* Tareas
[A] Responde según el texto sobre el PRD:
(i) ¿Quién ocupó la presidencia del PRD entre 1996 y 1999?
(ii) ¿Qué exigía la propuesta de "gobierno de salvación nacional" derrotada en 1995?
(iii) ¿Cuántos candidatos presidenciales firmaron el Acuerdo Político Nacional en enero de 1994?
[B] Continúa el texto sobre el PRD a partir de su última oración.

* Texto de referencia
= = =

El PRD nació -siguiendo la tradición del PRI- como un partido de fracciones, dado su origen de muchas organizaciones y su discurso pluriclasista; y con un marcado papel de los líderes de “tribu” representantes de cotos de poder antes que de posiciones políticas. Rápidamente las grupos iniciales que formaron al PRD se fusionan formando fracciones y olvidando sus orígenes políticos, en la búsqueda de intereses compartidos: el reparto del poder interno y externo (Cfr. Espinoza: 41). En los primeros años las dos principales tendencias, donde se alineaban las diferentes fracciones, era la encabezada por Cuauhtémoc Cárdenas y por Muñoz Ledo, la primera proponía una ruptura (dentro de los marcos institucionales) del modelo de gobierno y la segunda una transición pactada. Después de 1994, Cárdenas pierde la preponderancia del partido y en 1995 es derrotada la propuesta de “gobierno de salvación nacional” que exigía la renuncia de Zedillo, frente a la propuesta de dialogar con el gobierno (Espinoza, 2006: 46). A partir de ese momento, el PRD se vio favorecido por el nuevo trato gubernamental y nuevos triunfos en 1996, en una nueva “dinámica inclusionista” (Johansson, 2012: 133), que buscaba nuevamente contener el nuevo asenso de la lucha de clases tras el alzamiento zapatista y los efectos del fin de la reforma agraria y el Tratado de Libre Comercio. Así con el fin de aislar al EZLN y cooptar al movimiento popular dentro de los cauces institucionales por intermediación del PRD se firmó el pacto Compromisos para el Acuerdo Político Nacional por los cuatro partidos representados en el Congreso: PAN, PRI, PRD y PT, como base de la reforma política de 1996. Ese periodo coincide con la presidencia del PRD por parte de Andrés Manuel López Obrador (1996-1999),[16] la traición del PRD al EZLN y los indígenas en los Acuerdos de San Andrés y la entrega del gobierno del Distrito Federal a Cuahutémoc Cárdenas. Paralelamente a ello, y con mayor claridad en 2001, se da el progresivo abandono de las posiciones más “radicales” en términos económicos (particularmente en materia de las relaciones económicas con el exterior) y en un creciente alineamiento a los principios de la gestión neoliberal (Johansson, 2012: 133).[17]

 

Al PRD, como fiel representante de la política socialdemócrata, poco tiempo le bastó para mostrarse como un representante de ciertos monopolios y defensor del orden burgués. En enero 1994, los ocho candidatos presidenciales y sus correspondientes partidos políticos firmaron el Acuerdo Político Nacional con la intención de aislar políticamente al EZLN y defender la democracia burguesa en contra de los indígenas chiapanecos. Abiertamente el texto admitía que “el asunto más importante para el país” era “el restablecimiento de una paz justa y duradera”, afirmando que “el avance democrático, para cerrar el paso a todas las formas de violencia, debe procesarse en los espacios de los partidos políticos y las instituciones republicanas”. Para asegurar una “solución concertada y pacífica al conflicto chiapaneco” el régimen político ofrecía la “realización de una elección imparcial en 1994” (Acuerdo Político Nacional, 1994). El acuerdo podía ser ilustrado de la siguiente forma: “Nosotros no hacemos fraudeelecciones1 elecciones2, y ustedes se hacen de la vista gorda en la guerra contrainsurgente en Chiapas”. Un año después, el Compromiso para un acuerdo político nacional (1995) refrendaba los acuerdos, para asegurar “la concordia y la paz social” a cambio de una reforma política y en 2001 se firmaba el Acuerdo Político para el Desarrollo Nacional para resolver la dinámica de una situación donde “ningún partido político tiene la mayoría necesaria en los órganos de representación para decidir, por sí sólo, el desahogo de los asuntos de la Agenda Nacional”. Se repetía la misma política de los años setenta, integración a la vía institucional como única realidad existente u exterminio contrainsurgente; sólo que esta vez como acuerdo de 4 partidos y no como decisión de uno sólo: la democratización rendía sus primeros frutos.

= = =

* Datos analizados

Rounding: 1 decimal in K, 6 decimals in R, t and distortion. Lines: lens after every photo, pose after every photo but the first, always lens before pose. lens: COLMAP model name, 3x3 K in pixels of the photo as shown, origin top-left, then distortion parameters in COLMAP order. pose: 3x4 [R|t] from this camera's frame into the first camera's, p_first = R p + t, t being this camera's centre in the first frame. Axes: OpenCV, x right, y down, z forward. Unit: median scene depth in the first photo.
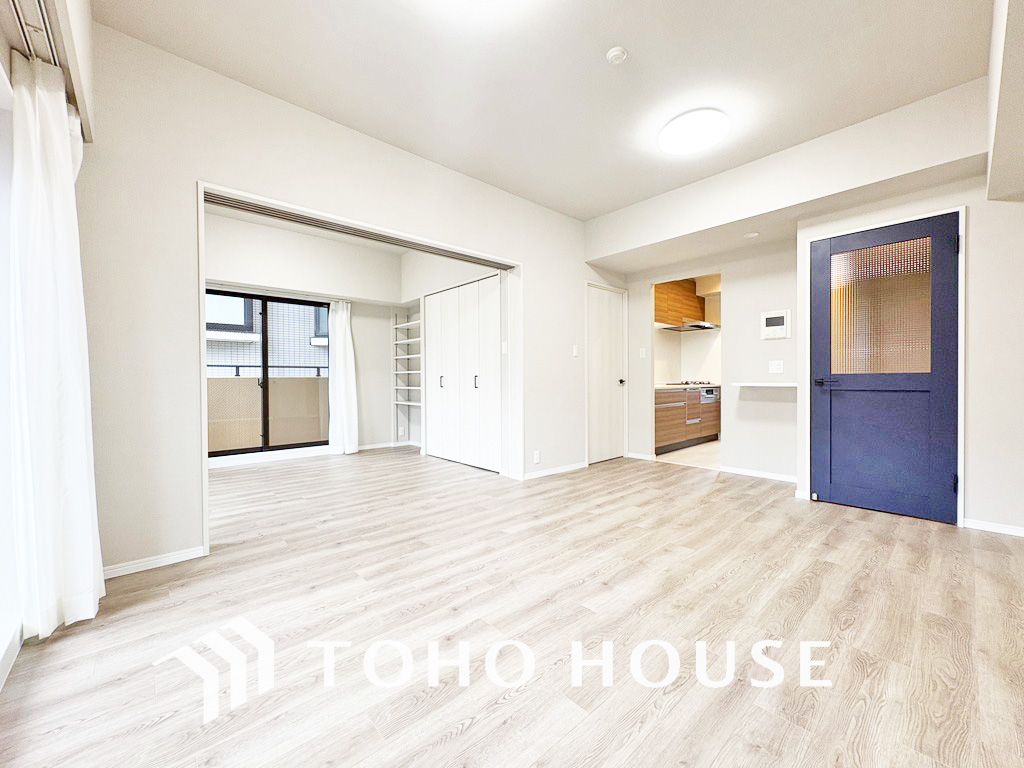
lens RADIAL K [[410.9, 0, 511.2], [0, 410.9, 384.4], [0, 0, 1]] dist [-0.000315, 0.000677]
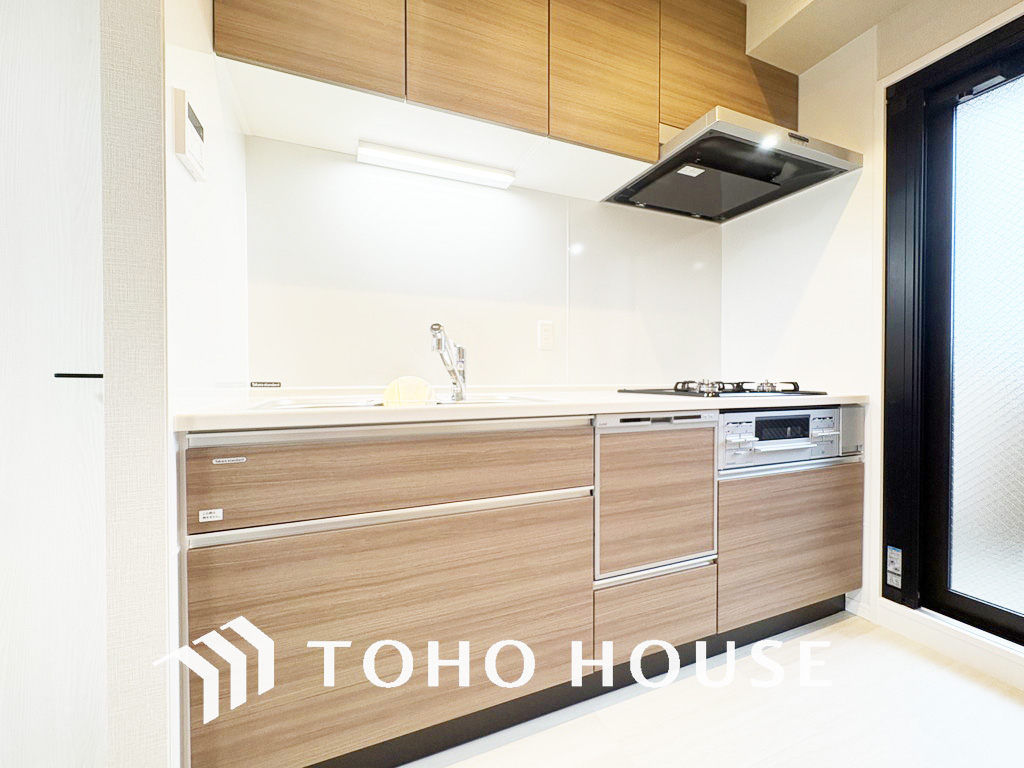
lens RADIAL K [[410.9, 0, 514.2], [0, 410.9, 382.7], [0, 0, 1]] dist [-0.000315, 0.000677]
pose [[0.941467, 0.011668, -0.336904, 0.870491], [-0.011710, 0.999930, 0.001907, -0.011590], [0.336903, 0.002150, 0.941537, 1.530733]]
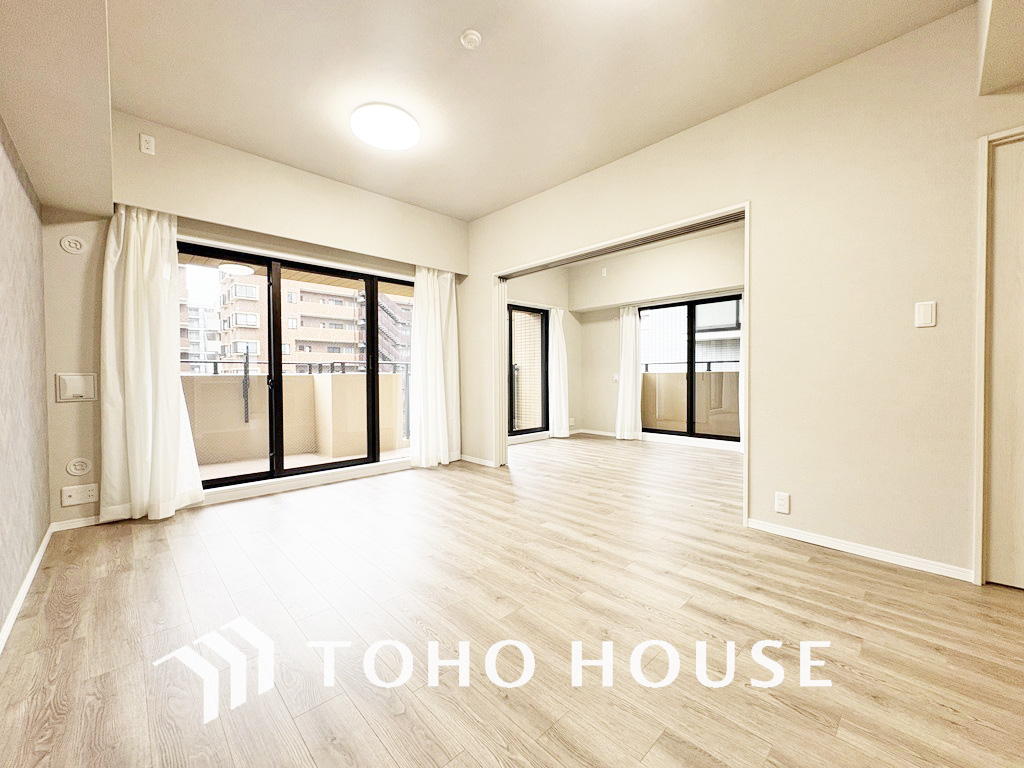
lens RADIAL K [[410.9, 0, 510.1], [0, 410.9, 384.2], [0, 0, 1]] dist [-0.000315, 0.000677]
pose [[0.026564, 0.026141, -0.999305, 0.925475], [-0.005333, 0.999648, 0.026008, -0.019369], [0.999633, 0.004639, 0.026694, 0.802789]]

= = =

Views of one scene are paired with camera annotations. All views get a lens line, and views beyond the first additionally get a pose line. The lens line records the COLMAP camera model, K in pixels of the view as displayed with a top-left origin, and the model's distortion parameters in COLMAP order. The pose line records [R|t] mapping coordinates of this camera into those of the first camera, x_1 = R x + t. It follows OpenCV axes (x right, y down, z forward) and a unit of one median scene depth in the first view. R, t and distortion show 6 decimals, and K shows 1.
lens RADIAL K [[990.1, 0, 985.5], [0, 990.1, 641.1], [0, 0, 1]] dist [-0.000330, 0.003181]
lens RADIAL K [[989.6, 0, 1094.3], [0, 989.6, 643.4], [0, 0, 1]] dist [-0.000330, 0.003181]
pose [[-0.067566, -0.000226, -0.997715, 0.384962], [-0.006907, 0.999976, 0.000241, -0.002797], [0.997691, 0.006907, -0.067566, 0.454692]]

= = =

* Respuestas
[A]
(i) Andrés Manuel López Obrador.
(ii) La renuncia de Zedillo.
(iii) Ocho.

[B]
 

La ampliación del sistema de partidos políticos y su participación en el parlamento, permitió que los monopolios tuvieran mayor campo de maniobra para competir. A su vez, sirvió de camisa de fuerzas para el movimiento popular al ponerlo a la cola del ala izquierda de los monopolios. El ejemplo más claro de esto son los pactos que han realizado a lo largo de los últimos años (1994, 1995, 2001, 2006, 2008, 2013), donde independientemente de sus diferencias discursivas todos tienden a coincidir en puntos básicos, que son los intereses comunes de los grandes monopolios. El más cínico de estos acuerdos fue el que firmaron en 2006, propuesto por Carlos Slim testaferro de uno de los más grandes monopolios del país y el mundo, el llamado Pacto de Chapultepec o Acuerdo Nacional para la Unidad, el Estado de Derecho, el Desarrollo, la Inversión y el Empleo.[18] Sus puntos son el preludio del Pacto por México, y entre ellos se encuentra “liberar la inversión productiva nacional de la capacidad de inversión del gobierno” (reforma energética), “crear un clima favorable a la inversión privada y social que aliente el desarrollo empresarial” (reforma laboral), “promover una amplia libertad educativa garantizando la educación gratuita y propiciando la inversión privada en la educación y la salud”. Por lo que ahora muchos se sorprenden y se indignan es algo que ya habían firmado todos los partidos políticos registrados en 2006, entre ellos Andrés Manuel López Obrador.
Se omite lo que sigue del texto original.